Passage to read ▸
..........

# Blue scent brainstorming



## soap_rat (Oct 17, 2013)

I really want to make a deep blue soap using my indigo, and I'm stumped on an EO blend that is "blue."   Any ideas?  I keep getting stuck on the idea of water, or air, with no ideas of what EOs go with that concept.  

I have made a very pale blue salt bar scented with "Ice" EO blend: peppermint, spearmint, eucalyptus and wintergreen.

Halp!


----------



## kazmi (Oct 17, 2013)

Don't know what you could mix from EO's for an air or water scent but how about a delphinium FO?  I love blue delhinium but can't recommend a good FO.


----------



## purplefan (Oct 17, 2013)

Somewhere on the net I found a essential oil mix labeled 
Water: 1 Lavender, 1 Rosemary, 2 Bergamot
Can't tell you it smells like water, but it smells good


----------



## Tizzy (Oct 17, 2013)

How about an Acqua di Gio type FO? Nature's Garden describes that scent as "A sexy, fresh, aquatic aroma with bergamot, neroli, and tangerine; flowing into mid notes of rosemary, jasmine, and persimmon; all sitting on a woodsy base note of essential oil of patchouli". Maybe you can create a similar scent with EOs. 


Sent from my iPhone using Soap Making


----------



## eyeroll (Oct 17, 2013)

Deep blue makes me think of really dark, rich fragrances. Perhaps something with patchouli or even sandalwood if you have the budget? That's a totally different direction than water, I know...

..........

Complete the following ▸
**a)** According to the forum thread on blue soap scents, which essential oils make up the "Ice" blend?
**b)** From the forum thread on blue soap scents, copy the stretch from "# Blue scent" through "eucalyptus and wintergreen.".
**c)** Continue the forum thread on blue soap scents from the point where it stops.

..........

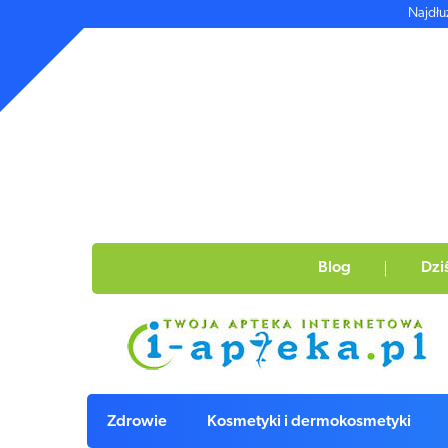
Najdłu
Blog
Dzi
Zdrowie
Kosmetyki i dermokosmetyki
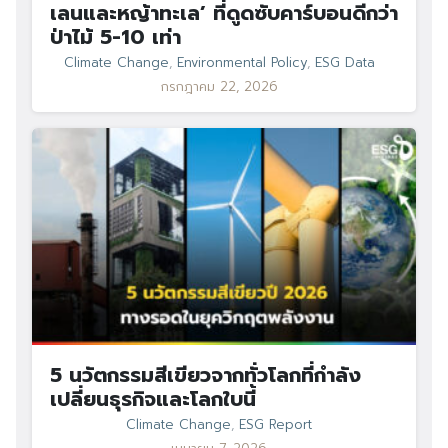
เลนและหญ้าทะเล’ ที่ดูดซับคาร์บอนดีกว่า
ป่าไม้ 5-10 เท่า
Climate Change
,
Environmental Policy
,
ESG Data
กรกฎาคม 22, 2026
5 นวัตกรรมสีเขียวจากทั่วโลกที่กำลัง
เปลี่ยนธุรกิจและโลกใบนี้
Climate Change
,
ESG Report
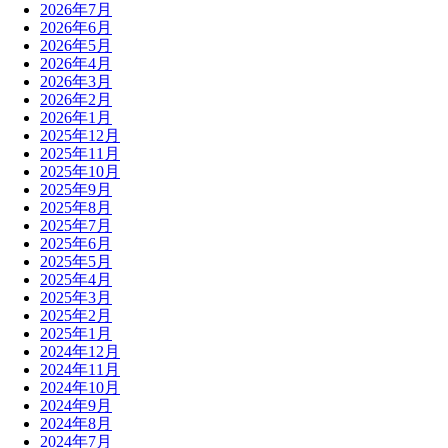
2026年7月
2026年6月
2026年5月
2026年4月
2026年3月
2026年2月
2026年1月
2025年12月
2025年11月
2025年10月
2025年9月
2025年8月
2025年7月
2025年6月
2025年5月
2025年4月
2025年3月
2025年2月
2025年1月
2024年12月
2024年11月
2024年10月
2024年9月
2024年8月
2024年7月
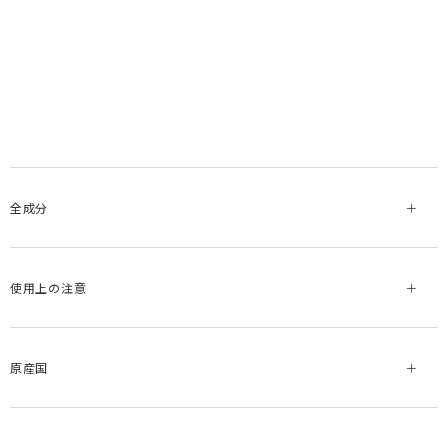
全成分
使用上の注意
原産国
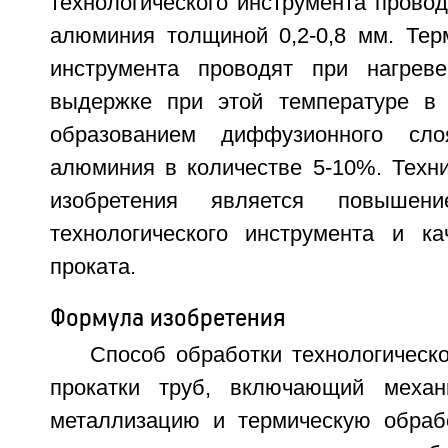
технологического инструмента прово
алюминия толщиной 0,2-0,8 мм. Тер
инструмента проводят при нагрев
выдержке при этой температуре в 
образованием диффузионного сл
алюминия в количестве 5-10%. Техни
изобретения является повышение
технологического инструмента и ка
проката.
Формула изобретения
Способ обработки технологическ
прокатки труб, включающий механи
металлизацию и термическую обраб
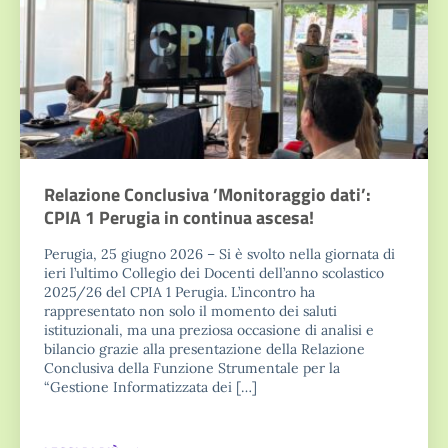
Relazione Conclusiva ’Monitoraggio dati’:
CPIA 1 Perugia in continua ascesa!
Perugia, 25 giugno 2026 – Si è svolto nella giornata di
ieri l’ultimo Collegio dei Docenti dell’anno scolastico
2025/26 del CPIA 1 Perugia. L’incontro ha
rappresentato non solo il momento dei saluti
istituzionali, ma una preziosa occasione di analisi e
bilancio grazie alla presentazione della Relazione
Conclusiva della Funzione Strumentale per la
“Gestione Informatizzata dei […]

..........

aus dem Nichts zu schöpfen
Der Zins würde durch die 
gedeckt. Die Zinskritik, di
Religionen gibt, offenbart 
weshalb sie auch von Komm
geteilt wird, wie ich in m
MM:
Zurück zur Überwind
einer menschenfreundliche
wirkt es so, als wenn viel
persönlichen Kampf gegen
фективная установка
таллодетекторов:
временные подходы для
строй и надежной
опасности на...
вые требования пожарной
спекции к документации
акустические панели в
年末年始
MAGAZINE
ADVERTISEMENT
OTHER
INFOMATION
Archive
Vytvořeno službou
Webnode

..........

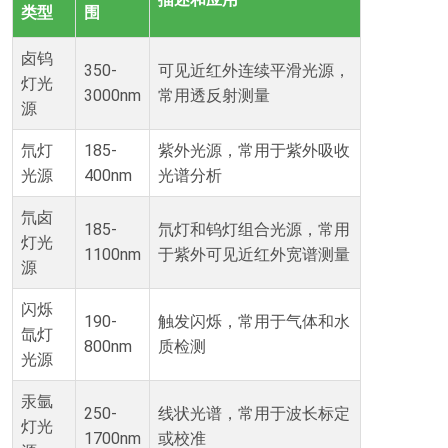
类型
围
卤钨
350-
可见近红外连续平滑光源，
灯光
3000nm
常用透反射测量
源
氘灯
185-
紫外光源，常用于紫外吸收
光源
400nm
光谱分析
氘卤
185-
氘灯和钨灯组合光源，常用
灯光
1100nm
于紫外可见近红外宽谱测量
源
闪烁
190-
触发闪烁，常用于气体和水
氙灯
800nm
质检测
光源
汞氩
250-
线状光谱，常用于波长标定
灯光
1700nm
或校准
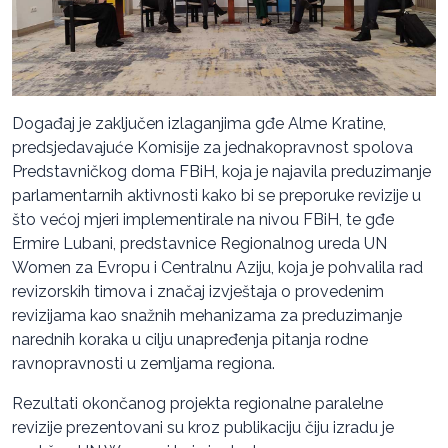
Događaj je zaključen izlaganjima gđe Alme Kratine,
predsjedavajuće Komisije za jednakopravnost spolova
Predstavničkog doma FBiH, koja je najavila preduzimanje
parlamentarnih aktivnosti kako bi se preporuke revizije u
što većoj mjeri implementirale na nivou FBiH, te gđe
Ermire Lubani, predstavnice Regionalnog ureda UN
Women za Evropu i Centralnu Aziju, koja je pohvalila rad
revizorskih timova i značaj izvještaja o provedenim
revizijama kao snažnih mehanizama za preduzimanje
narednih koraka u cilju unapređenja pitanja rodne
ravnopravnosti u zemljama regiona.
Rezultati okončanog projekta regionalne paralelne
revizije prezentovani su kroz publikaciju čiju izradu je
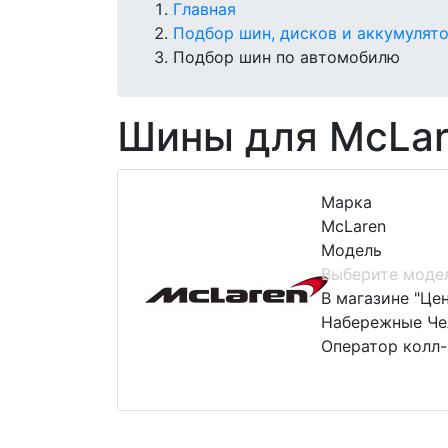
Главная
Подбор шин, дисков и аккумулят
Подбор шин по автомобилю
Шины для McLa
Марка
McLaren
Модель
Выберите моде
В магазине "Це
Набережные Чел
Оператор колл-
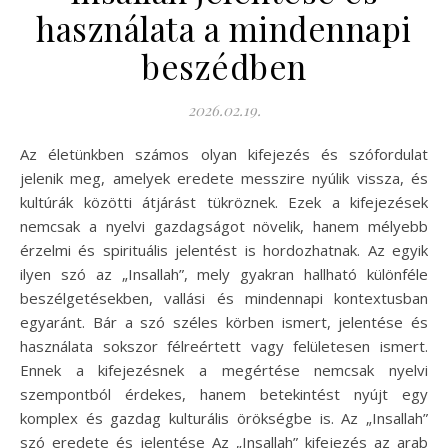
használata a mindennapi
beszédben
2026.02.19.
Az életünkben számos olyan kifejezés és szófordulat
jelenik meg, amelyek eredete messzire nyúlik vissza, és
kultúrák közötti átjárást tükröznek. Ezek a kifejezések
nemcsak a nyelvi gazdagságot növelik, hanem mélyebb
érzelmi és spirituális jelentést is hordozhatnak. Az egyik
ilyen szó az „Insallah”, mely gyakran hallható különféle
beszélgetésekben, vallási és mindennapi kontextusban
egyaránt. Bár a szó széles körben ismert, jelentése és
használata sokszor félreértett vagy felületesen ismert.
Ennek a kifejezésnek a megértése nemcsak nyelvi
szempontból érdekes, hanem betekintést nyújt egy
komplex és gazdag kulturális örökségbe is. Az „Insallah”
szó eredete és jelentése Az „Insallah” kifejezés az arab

..........

Per-task outputs ▸
**a)** Peppermint, spearmint, eucalyptus and wintergreen.

**b)**
# Blue scent brainstorming



## soap_rat (Oct 17, 2013)

I really want to make a deep blue soap using my indigo, and I'm stumped on an EO blend that is "blue."   Any ideas?  I keep getting stuck on the idea of water, or air, with no ideas of what EOs go with that concept.  

I have made a very pale blue salt bar scented with "Ice" EO blend: peppermint, spearmint, eucalyptus and wintergreen.

**c)**
Sent from my iPhone using Soap Making


----------



## soap_rat (Oct 18, 2013)

Thanks for the ideas, everyone.  It gives me a lot to play around with.

I'm not sure what delphiniums smell like, though; I've grown them, and they didn't have much or any scent that I recall.  I love their color, though!  I typically stay away from FOs, I seem to work well with EOs but I know floral FOs are supposed to be difficult.  (Also the couple of times I used an FO the scent changed completely and I was very disappointed.  [I used BB FOs for CP])


----------



## Forsenuf (Oct 23, 2013)

I'm sure I saw a thread like this a while back, and somebody suggested an anise & lavender scented bar.


----------



## Saswede (Oct 24, 2013)

So glad I came across this thread - my indigo arrived today, so I've been wracking my brains for some inspiration!  And here it is!  (My options may be limited by what I have on hand, but I might need to swing by the local health food store tomorrow ...... and see whether there are any EOs of interest there!)


Sent from my iPad using Soap Making


----------



## lsg (Oct 24, 2013)

Wholesale Supplies Plus list colors to go with their fragrance.  Why not check out the charts & references under Fragrance & Essential Oil Learning Library?

http://www.wholesalesuppliesplus.com/Learning-Library/Fragrance-Essential-Oils.aspx


----------



## soap_rat (Oct 25, 2013)

Saswede, where'd you get your indigo from?  I was using indigo from soap making resource but I got frustrated and bought from Dharma.


----------



## Saswede (Oct 25, 2013)

I found some through a natural cosmetic supplier on Amazon .....  I've read mixed reports about using natural indigo, but thought it was worth trying for myself.  (I'm based in Europe, but assume that there would be similar suppliers in the US.)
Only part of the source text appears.